* **The task**:
Copy each line of the following data that contains "your".

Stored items
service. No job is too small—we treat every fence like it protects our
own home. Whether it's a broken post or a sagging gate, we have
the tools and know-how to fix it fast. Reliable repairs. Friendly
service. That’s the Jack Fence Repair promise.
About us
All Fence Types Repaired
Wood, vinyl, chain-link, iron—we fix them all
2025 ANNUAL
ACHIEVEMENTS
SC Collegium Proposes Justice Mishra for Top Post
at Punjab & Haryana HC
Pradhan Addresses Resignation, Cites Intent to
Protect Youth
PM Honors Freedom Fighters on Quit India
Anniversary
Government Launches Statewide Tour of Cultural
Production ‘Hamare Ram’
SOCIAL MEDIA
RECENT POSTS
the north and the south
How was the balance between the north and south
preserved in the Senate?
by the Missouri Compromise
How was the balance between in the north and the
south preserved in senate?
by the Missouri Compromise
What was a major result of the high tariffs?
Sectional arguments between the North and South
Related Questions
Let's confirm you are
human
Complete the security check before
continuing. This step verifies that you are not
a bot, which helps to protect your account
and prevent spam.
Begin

...

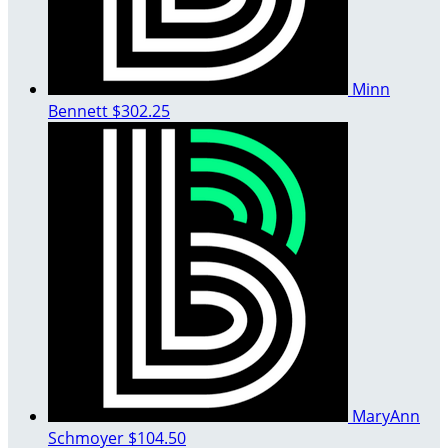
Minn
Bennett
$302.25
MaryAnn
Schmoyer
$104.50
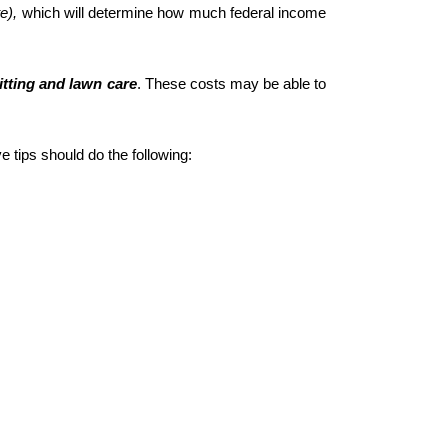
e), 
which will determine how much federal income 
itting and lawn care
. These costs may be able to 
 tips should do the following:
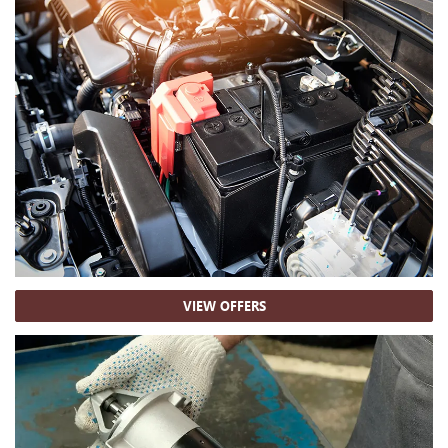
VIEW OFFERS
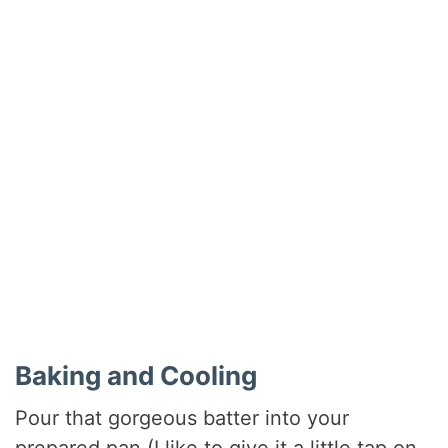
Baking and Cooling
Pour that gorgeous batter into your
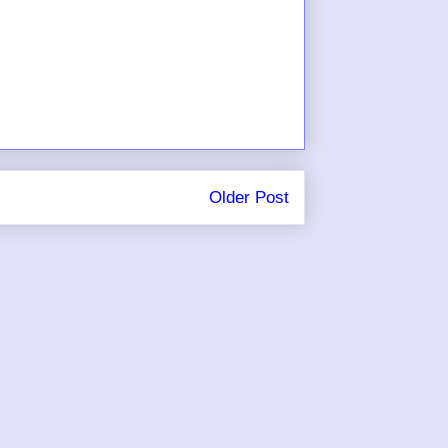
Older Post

* **Solution below**:
a bot, which helps to protect your account
Pour that gorgeous batter into your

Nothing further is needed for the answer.